-------- EXTRACTED RECORDS

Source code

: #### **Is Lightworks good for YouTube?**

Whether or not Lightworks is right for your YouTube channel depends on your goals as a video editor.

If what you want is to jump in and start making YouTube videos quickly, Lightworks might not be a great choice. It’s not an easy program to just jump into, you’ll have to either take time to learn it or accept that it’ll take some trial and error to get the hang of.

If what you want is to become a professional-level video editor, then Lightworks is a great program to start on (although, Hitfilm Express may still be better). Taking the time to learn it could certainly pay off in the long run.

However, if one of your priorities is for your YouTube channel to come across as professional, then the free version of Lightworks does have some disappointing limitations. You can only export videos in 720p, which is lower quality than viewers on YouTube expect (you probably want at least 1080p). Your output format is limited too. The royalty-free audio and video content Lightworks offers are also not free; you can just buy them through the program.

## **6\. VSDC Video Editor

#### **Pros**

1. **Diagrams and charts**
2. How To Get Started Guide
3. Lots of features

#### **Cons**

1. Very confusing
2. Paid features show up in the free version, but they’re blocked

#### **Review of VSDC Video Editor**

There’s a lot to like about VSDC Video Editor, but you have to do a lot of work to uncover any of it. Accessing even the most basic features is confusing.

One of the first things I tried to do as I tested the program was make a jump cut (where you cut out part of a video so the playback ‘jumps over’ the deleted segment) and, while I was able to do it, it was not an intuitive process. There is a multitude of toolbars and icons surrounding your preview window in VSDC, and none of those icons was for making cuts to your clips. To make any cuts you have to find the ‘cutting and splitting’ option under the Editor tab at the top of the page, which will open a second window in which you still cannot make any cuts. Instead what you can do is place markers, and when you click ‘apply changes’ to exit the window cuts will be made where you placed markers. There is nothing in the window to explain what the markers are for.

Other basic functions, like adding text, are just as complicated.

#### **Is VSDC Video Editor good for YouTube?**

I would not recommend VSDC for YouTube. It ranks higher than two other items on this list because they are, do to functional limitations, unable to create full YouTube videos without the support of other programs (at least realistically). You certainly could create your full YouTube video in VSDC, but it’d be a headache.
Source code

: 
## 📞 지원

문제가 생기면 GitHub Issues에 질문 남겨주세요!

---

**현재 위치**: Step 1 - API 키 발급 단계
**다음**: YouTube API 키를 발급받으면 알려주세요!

----------------

Repeat all of the lines above word for word, with nothing added or left out.

COMPLETED TASK —
Source code

: #### **Is Lightworks good for YouTube?**

Whether or not Lightworks is right for your YouTube channel depends on your goals as a video editor.

If what you want is to jump in and start making YouTube videos quickly, Lightworks might not be a great choice. It’s not an easy program to just jump into, you’ll have to either take time to learn it or accept that it’ll take some trial and error to get the hang of.

If what you want is to become a professional-level video editor, then Lightworks is a great program to start on (although, Hitfilm Express may still be better). Taking the time to learn it could certainly pay off in the long run.

However, if one of your priorities is for your YouTube channel to come across as professional, then the free version of Lightworks does have some disappointing limitations. You can only export videos in 720p, which is lower quality than viewers on YouTube expect (you probably want at least 1080p). Your output format is limited too. The royalty-free audio and video content Lightworks offers are also not free; you can just buy them through the program.

## **6\. VSDC Video Editor

#### **Pros**

1. **Diagrams and charts**
2. How To Get Started Guide
3. Lots of features

#### **Cons**

1. Very confusing
2. Paid features show up in the free version, but they’re blocked

#### **Review of VSDC Video Editor**

There’s a lot to like about VSDC Video Editor, but you have to do a lot of work to uncover any of it. Accessing even the most basic features is confusing.

One of the first things I tried to do as I tested the program was make a jump cut (where you cut out part of a video so the playback ‘jumps over’ the deleted segment) and, while I was able to do it, it was not an intuitive process. There is a multitude of toolbars and icons surrounding your preview window in VSDC, and none of those icons was for making cuts to your clips. To make any cuts you have to find the ‘cutting and splitting’ option under the Editor tab at the top of the page, which will open a second window in which you still cannot make any cuts. Instead what you can do is place markers, and when you click ‘apply changes’ to exit the window cuts will be made where you placed markers. There is nothing in the window to explain what the markers are for.

Other basic functions, like adding text, are just as complicated.

#### **Is VSDC Video Editor good for YouTube?**

I would not recommend VSDC for YouTube. It ranks higher than two other items on this list because they are, do to functional limitations, unable to create full YouTube videos without the support of other programs (at least realistically). You certainly could create your full YouTube video in VSDC, but it’d be a headache.
Source code

: 
## 📞 지원

문제가 생기면 GitHub Issues에 질문 남겨주세요!

---

**현재 위치**: Step 1 - API 키 발급 단계
**다음**: YouTube API 키를 발급받으면 알려주세요!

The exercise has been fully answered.